A la une > carte blanche à… Jean-François Burtin

Directeur de la Fédération nationale des Sourds de France. A propos d’une proposition de dépistage précoce de la surdité qu’il dénonce.

La fédération nationale des sourds de France (FNSF), dit “non” au dépistage ultra-précoce (ou néonatal) tel que voté, récemment par l’Assemblée Nationale. Autant elle est pour un dépistage précoce, autant elle est contre la mise en place d’un dépistage néonatal. Un bébé sur mille naît sourd, soit 800 naissances par an en France

Le dépistage néonatal consiste à faire passer des tests auditifs, deux jours après la naissance, et à la maternité. Sur dix enfants dépistés précocement, un seul sera effectivement sourd, soit neuf faux positifs sur dix De plus, la surdité n’est pas systématiquement visible à la naissance. Des surdités tardives peuvent advenir.

Les critères internationaux, pour justifier le dépistage néonatal des maladies ou déficiences, ne concernent pas la surdité : maladie grave, disponibilité d’un traitement pour prévenir l’émergence de troubles irréversibles, fiabilité du test.

Désigner la surdité, comme affection grave relevant d’un problème de santé publique, est inacceptable. Le sourd n’est pas un malade à soigner. La surdité n’engage pas le pronostic vital de l’enfant, donc ne justifie pas un diagnostic aussi ultra-précoce (deux jours après la naissance).
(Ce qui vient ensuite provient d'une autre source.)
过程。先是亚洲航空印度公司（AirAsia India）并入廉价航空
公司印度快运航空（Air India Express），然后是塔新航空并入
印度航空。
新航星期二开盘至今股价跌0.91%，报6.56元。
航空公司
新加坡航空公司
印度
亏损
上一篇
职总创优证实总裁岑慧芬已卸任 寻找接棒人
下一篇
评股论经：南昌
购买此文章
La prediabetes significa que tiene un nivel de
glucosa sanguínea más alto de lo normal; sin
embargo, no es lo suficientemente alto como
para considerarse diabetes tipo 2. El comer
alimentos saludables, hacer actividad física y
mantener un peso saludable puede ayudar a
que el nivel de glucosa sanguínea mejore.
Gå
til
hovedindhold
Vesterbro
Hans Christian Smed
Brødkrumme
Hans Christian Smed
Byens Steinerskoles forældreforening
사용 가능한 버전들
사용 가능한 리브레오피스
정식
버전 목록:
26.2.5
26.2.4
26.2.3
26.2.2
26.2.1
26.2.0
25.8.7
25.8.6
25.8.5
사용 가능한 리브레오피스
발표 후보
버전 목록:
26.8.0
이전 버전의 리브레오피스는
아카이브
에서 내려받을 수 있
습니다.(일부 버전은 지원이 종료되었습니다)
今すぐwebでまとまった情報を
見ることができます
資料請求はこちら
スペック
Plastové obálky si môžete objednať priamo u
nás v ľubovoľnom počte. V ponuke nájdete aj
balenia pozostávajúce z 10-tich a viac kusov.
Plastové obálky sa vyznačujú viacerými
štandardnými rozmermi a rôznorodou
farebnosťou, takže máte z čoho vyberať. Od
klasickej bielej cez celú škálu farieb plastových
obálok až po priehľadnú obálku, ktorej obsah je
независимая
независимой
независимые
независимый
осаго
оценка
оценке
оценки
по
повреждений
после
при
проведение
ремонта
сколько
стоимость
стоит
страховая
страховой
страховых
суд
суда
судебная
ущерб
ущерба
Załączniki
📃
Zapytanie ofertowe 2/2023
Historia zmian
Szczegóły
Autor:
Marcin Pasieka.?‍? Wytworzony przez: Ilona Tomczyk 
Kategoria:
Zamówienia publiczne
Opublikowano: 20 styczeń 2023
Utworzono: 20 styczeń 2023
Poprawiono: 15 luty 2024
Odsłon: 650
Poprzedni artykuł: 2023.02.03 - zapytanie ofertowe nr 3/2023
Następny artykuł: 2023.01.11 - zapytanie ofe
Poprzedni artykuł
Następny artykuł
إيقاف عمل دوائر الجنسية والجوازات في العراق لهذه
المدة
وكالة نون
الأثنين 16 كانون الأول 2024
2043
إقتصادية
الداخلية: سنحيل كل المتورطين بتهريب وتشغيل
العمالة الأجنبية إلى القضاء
Dépister dans le seul but de « traiter » n’est pas acceptable en l’état.

La FNSF refuse que l’enfant soit immédiatement placé dans l’optique d’une filière de soins (implant, appareil, rééducation…) qui va conditionner toute sa vie. Sans compter qu’aucun sourd n’intervient précocement dans une équipe, le milieu médical étant omniprésent dès la naissance. Le processus identitaire positif ne peut pas avoir lieu.

Le dépistage implique l’idée de réparer la surdité. Mais ni la prothèse ni l’implant ne restituent une audition normale. Un enfant sourd restera sourd quel que soit son appareillage. Notre opposition à cette initiative de députés UMP tient aussi au fait qu’aucune structure apte à guider les parents dans un réel respect de leur enfant n’est prévue.

La FNSF adhérera à un dépistage précoce à la condition qu’il soit précédé par une égalité des moyens financiers consacrés à la place de la langue des signes, C’est la prise en compte de cette spécificité linguistique qui permettra à l’enfant sourd de s’épanouir à égalité de chances. Le dépistage ne doit pas servir d’alibi à l’implantation massive.